◆ EXERCISE GOAL ◆
Below are the records; output them exactly from the first line through the line with "homemade mayonnaise that uses the brine from", stopping there.

◆ DATA ◆
- Opening Delimiter -
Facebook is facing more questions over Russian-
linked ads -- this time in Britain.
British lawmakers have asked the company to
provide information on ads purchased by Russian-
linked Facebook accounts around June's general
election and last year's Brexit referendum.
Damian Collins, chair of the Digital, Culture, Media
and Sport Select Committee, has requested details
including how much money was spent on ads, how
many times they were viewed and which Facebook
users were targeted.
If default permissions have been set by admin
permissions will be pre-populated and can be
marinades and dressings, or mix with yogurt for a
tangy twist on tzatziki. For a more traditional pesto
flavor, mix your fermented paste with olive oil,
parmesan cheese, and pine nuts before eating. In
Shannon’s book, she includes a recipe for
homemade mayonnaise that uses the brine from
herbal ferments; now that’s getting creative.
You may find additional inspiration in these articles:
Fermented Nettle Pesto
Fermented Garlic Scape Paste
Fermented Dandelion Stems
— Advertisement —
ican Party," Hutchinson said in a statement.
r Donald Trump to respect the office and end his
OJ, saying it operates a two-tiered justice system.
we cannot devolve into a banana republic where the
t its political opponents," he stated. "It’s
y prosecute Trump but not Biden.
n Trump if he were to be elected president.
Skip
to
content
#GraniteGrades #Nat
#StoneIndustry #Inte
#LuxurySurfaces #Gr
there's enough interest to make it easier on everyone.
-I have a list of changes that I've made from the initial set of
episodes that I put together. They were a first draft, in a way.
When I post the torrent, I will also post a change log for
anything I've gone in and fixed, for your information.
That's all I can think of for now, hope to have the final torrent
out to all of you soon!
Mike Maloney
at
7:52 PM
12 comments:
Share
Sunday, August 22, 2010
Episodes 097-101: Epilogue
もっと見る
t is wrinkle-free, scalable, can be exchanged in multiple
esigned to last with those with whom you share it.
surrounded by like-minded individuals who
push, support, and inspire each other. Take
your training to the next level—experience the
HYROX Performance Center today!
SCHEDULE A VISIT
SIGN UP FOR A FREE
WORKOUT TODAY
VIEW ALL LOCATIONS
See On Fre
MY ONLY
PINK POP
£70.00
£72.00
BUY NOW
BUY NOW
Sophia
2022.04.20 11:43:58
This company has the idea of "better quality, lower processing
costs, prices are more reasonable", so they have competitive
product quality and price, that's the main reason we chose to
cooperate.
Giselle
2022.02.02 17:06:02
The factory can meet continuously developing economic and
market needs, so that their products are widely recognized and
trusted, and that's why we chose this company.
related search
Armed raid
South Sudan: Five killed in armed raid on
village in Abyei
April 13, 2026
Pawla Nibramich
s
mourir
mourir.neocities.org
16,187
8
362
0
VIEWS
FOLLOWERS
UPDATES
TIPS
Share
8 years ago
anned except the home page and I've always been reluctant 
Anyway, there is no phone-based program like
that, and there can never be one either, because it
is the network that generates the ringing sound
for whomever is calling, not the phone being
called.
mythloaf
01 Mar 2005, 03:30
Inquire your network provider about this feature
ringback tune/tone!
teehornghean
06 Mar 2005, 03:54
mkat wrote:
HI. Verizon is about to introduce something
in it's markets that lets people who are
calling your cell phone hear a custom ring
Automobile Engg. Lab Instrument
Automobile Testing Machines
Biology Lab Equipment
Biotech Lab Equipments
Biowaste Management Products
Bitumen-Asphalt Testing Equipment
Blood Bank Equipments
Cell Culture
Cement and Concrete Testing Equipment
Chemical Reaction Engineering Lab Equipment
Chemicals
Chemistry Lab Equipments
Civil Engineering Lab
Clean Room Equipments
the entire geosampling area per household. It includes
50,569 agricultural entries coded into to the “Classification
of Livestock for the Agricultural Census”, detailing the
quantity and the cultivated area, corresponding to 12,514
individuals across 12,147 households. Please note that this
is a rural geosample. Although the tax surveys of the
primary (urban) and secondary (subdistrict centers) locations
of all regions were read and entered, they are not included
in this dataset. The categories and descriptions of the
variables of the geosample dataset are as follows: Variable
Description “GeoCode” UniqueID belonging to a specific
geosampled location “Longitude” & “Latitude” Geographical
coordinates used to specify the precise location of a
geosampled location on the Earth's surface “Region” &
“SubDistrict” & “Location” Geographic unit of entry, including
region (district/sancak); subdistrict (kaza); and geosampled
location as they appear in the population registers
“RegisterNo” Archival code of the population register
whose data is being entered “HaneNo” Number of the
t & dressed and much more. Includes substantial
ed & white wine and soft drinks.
- Closing Delimiter -
◆ RESULT OF THIS EXERCISE ◆
Facebook is facing more questions over Russian-
linked ads -- this time in Britain.
British lawmakers have asked the company to
provide information on ads purchased by Russian-
linked Facebook accounts around June's general
election and last year's Brexit referendum.
Damian Collins, chair of the Digital, Culture, Media
and Sport Select Committee, has requested details
including how much money was spent on ads, how
many times they were viewed and which Facebook
users were targeted.
If default permissions have been set by admin
permissions will be pre-populated and can be
marinades and dressings, or mix with yogurt for a
tangy twist on tzatziki. For a more traditional pesto
flavor, mix your fermented paste with olive oil,
parmesan cheese, and pine nuts before eating. In
Shannon’s book, she includes a recipe for
homemade mayonnaise that uses the brine from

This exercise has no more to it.